*TO BE DONE*
Convert the data below into a JSON list of strings, one string per line, skipping blank lines. Omit the picture lines from the list.
#### MATERIAL FOR THIS TASK
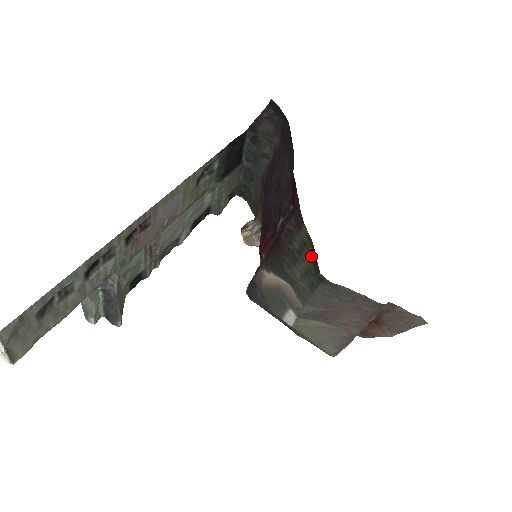
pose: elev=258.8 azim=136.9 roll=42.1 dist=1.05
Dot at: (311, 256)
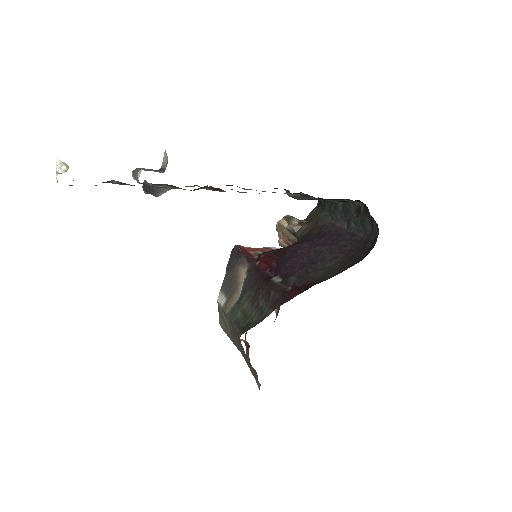
Dot at: (254, 320)
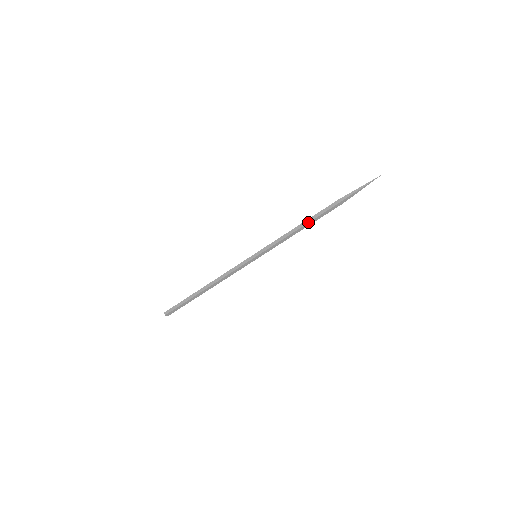
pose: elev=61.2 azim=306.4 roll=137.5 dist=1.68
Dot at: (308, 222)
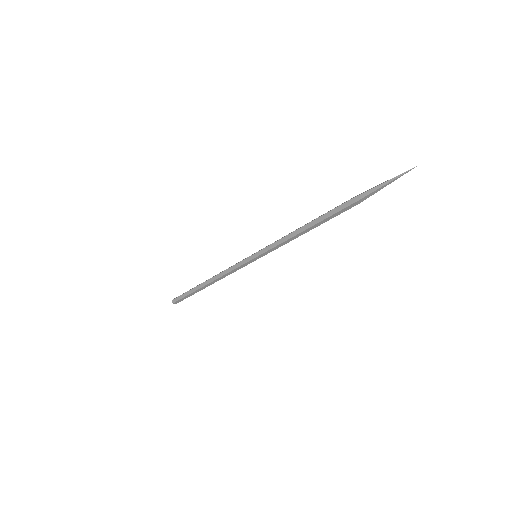
Dot at: (313, 224)
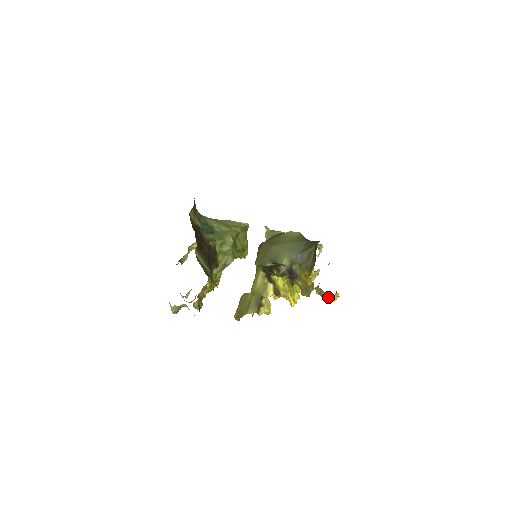
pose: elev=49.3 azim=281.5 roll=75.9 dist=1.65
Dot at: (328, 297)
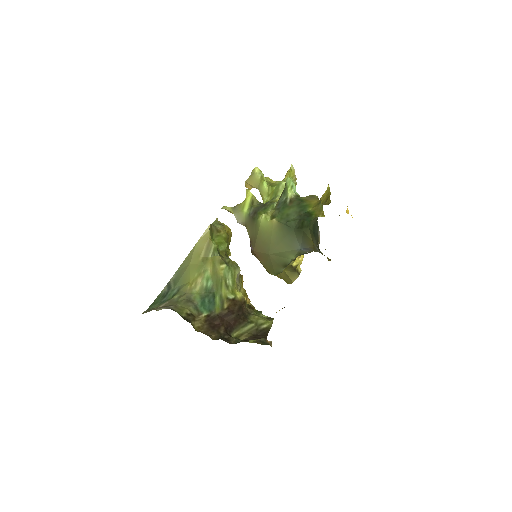
Dot at: occluded
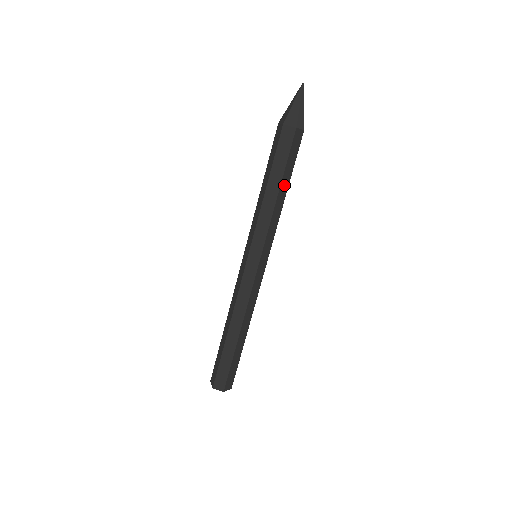
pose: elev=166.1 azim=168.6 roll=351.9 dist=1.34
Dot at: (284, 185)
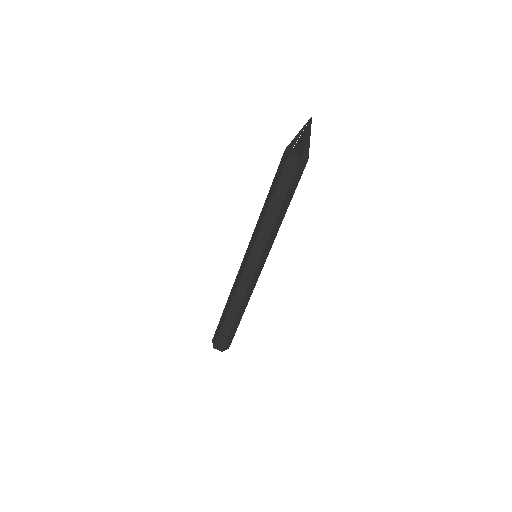
Dot at: (276, 203)
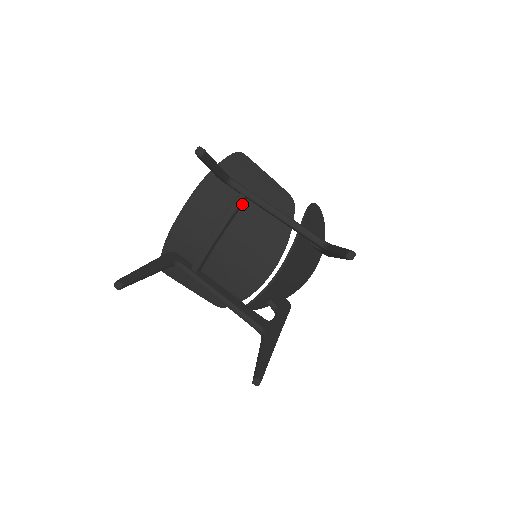
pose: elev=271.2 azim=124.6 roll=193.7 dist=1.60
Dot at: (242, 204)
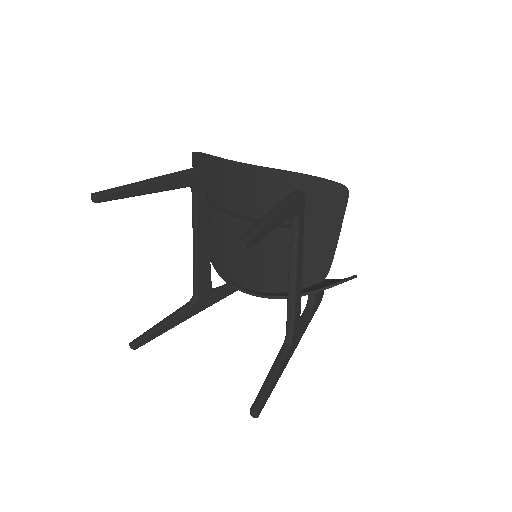
Dot at: occluded
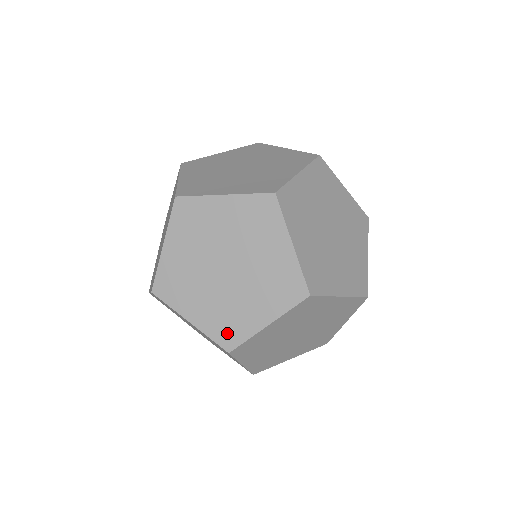
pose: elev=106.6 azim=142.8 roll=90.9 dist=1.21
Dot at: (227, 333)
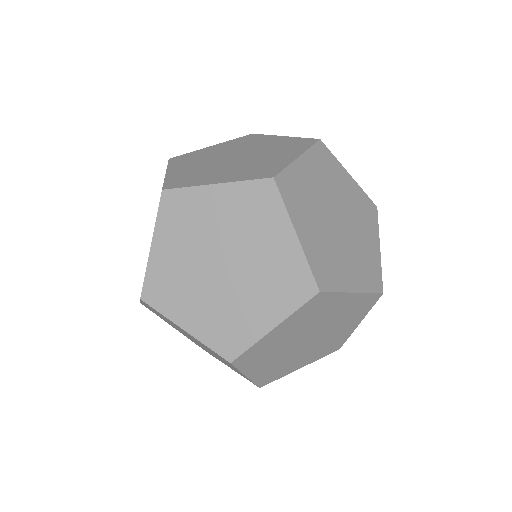
Dot at: (332, 348)
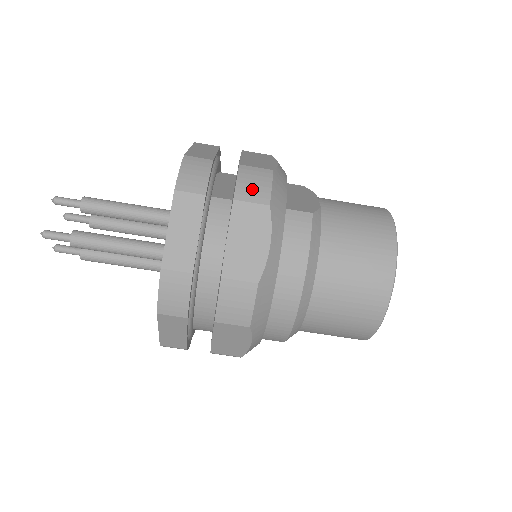
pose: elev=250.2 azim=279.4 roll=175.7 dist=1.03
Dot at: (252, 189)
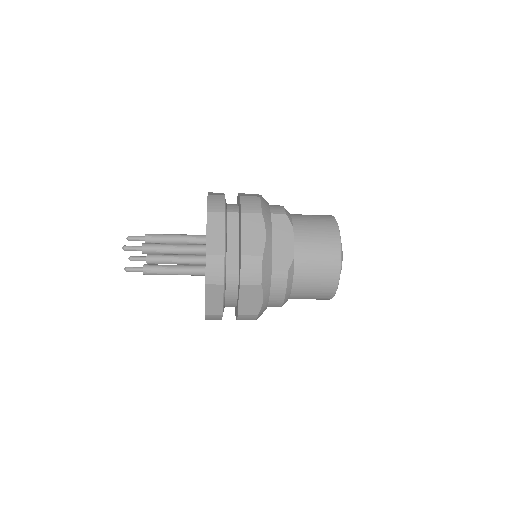
Dot at: (250, 276)
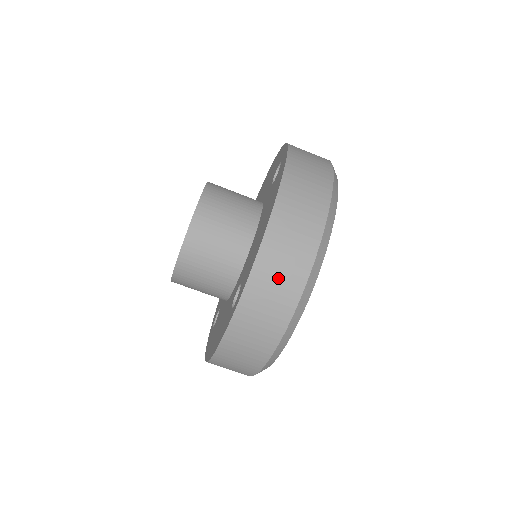
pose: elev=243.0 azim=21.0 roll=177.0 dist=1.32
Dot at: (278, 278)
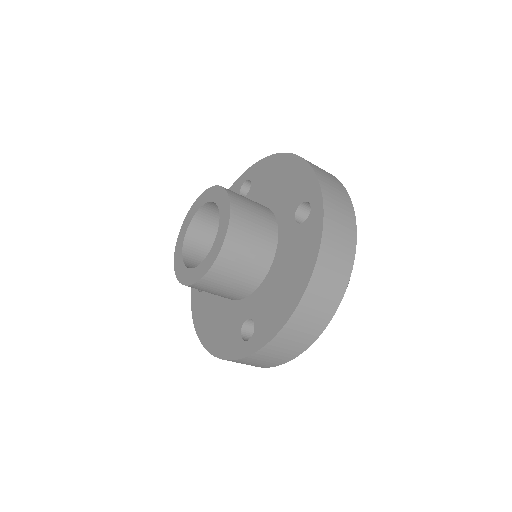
########
*OUTPUT OF THE TASK*
[
  "pose: elev=258.8 azim=136.9 roll=42.1 dist=1.05",
  "Dot at: (311, 256)",
  "Dot at: (254, 320)",
  "pose: elev=61.2 azim=306.4 roll=137.5 dist=1.68",
  "Dot at: (308, 222)",
  "Dot at: (313, 224)",
  "pose: elev=49.3 azim=281.5 roll=75.9 dist=1.65",
  "Dot at: (328, 297)",
  "Dot at: occluded",
  "pose: elev=166.1 azim=168.6 roll=351.9 dist=1.34",
  "Dot at: (284, 185)",
  "Dot at: (276, 203)",
  "pose: elev=271.2 azim=124.6 roll=193.7 dist=1.60",
  "Dot at: (242, 204)",
  "Dot at: occluded",
  "pose: elev=106.6 azim=142.8 roll=90.9 dist=1.21",
  "Dot at: (227, 333)",
  "Dot at: (332, 348)",
  "pose: elev=250.2 azim=279.4 roll=175.7 dist=1.03",
  "Dot at: (252, 189)",
  "Dot at: (250, 276)",
  "pose: elev=243.0 azim=21.0 roll=177.0 dist=1.32",
  "Dot at: (278, 278)"
]